• Given data:
■ ■ ■

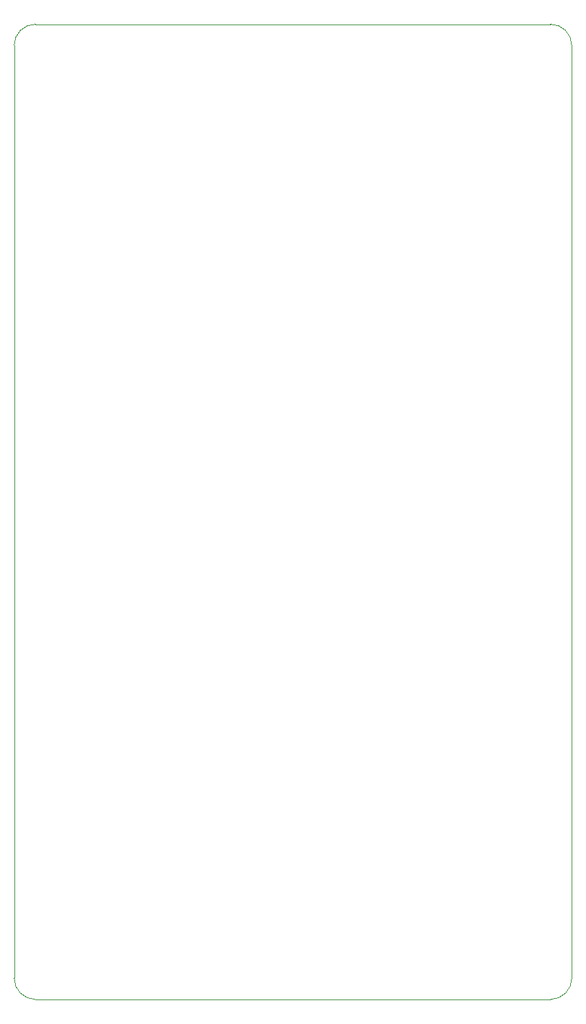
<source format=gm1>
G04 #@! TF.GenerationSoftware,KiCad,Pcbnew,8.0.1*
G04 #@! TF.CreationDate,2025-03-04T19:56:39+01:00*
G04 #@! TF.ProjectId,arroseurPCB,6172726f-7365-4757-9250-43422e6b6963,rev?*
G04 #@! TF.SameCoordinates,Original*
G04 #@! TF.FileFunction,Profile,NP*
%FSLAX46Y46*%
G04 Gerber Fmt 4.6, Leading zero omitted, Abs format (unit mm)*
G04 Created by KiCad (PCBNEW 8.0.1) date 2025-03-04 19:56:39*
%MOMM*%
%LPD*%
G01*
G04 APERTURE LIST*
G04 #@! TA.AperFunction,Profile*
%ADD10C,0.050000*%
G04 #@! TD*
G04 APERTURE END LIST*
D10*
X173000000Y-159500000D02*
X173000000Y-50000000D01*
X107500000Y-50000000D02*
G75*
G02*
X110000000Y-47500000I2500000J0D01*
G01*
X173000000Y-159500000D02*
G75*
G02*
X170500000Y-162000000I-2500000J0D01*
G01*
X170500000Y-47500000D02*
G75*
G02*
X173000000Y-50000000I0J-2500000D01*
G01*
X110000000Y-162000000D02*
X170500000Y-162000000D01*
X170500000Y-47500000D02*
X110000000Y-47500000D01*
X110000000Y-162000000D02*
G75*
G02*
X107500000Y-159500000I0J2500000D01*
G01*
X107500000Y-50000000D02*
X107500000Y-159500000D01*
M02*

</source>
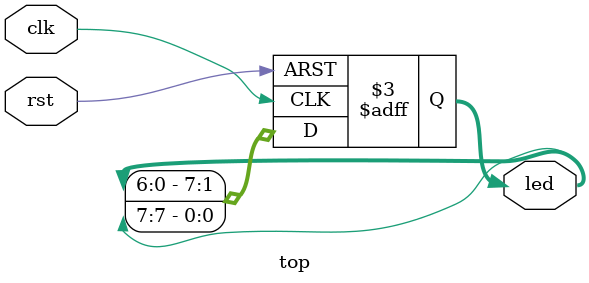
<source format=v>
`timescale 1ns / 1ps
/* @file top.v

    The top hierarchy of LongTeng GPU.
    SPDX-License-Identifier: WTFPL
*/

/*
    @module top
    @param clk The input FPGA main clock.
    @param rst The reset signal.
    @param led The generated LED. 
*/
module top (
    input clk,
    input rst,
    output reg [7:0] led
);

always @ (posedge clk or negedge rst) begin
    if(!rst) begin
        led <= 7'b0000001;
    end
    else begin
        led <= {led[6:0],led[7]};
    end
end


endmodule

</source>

■ ■ ■

• Problem to solve: From the first line to the last, set down the records word for word and drop the images.

• Reply to the task:
<source format=gm1>
G04 #@! TF.GenerationSoftware,KiCad,Pcbnew,8.0.1*
G04 #@! TF.CreationDate,2025-03-04T19:56:39+01:00*
G04 #@! TF.ProjectId,arroseurPCB,6172726f-7365-4757-9250-43422e6b6963,rev?*
G04 #@! TF.SameCoordinates,Original*
G04 #@! TF.FileFunction,Profile,NP*
%FSLAX46Y46*%
G04 Gerber Fmt 4.6, Leading zero omitted, Abs format (unit mm)*
G04 Created by KiCad (PCBNEW 8.0.1) date 2025-03-04 19:56:39*
%MOMM*%
%LPD*%
G01*
G04 APERTURE LIST*
G04 #@! TA.AperFunction,Profile*
%ADD10C,0.050000*%
G04 #@! TD*
G04 APERTURE END LIST*
D10*
X173000000Y-159500000D02*
X173000000Y-50000000D01*
X107500000Y-50000000D02*
G75*
G02*
X110000000Y-47500000I2500000J0D01*
G01*
X173000000Y-159500000D02*
G75*
G02*
X170500000Y-162000000I-2500000J0D01*
G01*
X170500000Y-47500000D02*
G75*
G02*
X173000000Y-50000000I0J-2500000D01*
G01*
X110000000Y-162000000D02*
X170500000Y-162000000D01*
X170500000Y-47500000D02*
X110000000Y-47500000D01*
X110000000Y-162000000D02*
G75*
G02*
X107500000Y-159500000I0J2500000D01*
G01*
X107500000Y-50000000D02*
X107500000Y-159500000D01*
M02*

</source>
<source format=v>
`timescale 1ns / 1ps
/* @file top.v

    The top hierarchy of LongTeng GPU.
    SPDX-License-Identifier: WTFPL
*/

/*
    @module top
    @param clk The input FPGA main clock.
    @param rst The reset signal.
    @param led The generated LED. 
*/
module top (
    input clk,
    input rst,
    output reg [7:0] led
);

always @ (posedge clk or negedge rst) begin
    if(!rst) begin
        led <= 7'b0000001;
    end
    else begin
        led <= {led[6:0],led[7]};
    end
end


endmodule

</source>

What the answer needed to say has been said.